One day I will make an HD series of videos on the subject. I just need to get another quality iron because I loaned mine to a "friend" and they up and moved and took it with them.

racer1812 12-10-2013 06:34 AM

Done right your joints should look like this...

lbenton 12-10-2013 06:45 AM

I agree that these look like cold joints. It takes some practice to do a good job with the soldering iron after you get a good lesson or two. There are plenty of good youtube videos to be searched out if you can not get a human teacher there.

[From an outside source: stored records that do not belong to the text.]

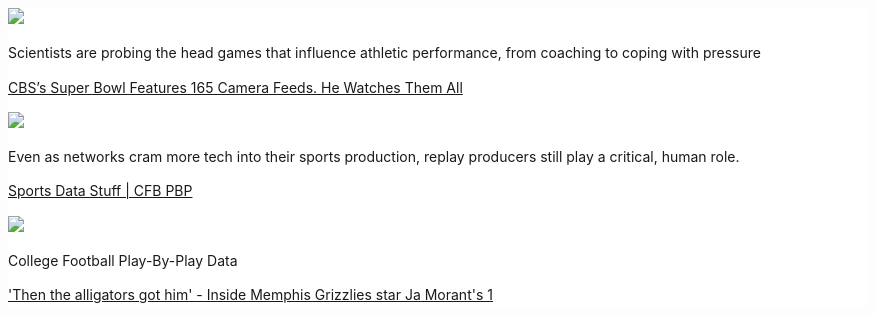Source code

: <div class="card-image">

[![](https://knowablemagazine.org/docserver/fulltext/sports-psychology-1600x600.jpg)](https://knowablemagazine.org/content/article/mind/2024/sports-psychology-research-athletic-performance)

</div>

Scientists are probing the head games that influence athletic
performance, from coaching to coping with pressure

</div>

<div class="card">

<div class="card-title">

[CBS’s Super Bowl Features 165 Camera Feeds. He Watches
Them All](https://www.sportico.com/business/media/2024/cbss-super-bowl-cameras-production-replay-swift-kelce-1234765459)

</div>

<div class="card-image">

[![](https://www.sportico.com/wp-content/uploads/2024/02/SuperBowlOverlay_CBS_Sports_02052024_2f6b66.png?w=1024)](https://www.sportico.com/business/media/2024/cbss-super-bowl-cameras-production-replay-swift-kelce-1234765459)

</div>

Even as networks cram more tech into their sports production, replay
producers still play a critical, human role.

</div>

<div class="card">

<div class="card-title">

[Sports Data Stuff \| CFB PBP](https://sportsdatastuff.com/cfb_pbpdata)

</div>

<div class="card-image">

[![](https://sportsdatastuff.com/bigdata.jpg)](https://sportsdatastuff.com/cfb_pbpdata)

</div>

College Football Play-By-Play Data

</div>

<div class="card">

<div class="card-title">

['Then the alligators got him' - Inside Memphis Grizzlies star Ja
Morant's
1](https://www.espn.com/nba/story/_/id/38674600/then-alligators-got-memphis-grizzlies-star-ja-morant-18-month-downfall)

</div>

You want an iron that gets hot enough. (but you do not want to cook what you plan to solder, it should be a quick maneuver and not require more than a couple of seconds of contact)
You will want some Rosin Soldering Flux to dip the stripped wire tip into before you start, it helps a lot to draw the solder in for good contact.
You will need to tin the wires and tabs with solder before you join them, as well as the tip of the iron.

The solder should be shiny and smooth, if it is dull or lumpy you did not get a good joint. As you tin the tabs the solder should sort of flatten out to cover the usable surface off the tab, if it is beaded up in a ball you did not get it on there.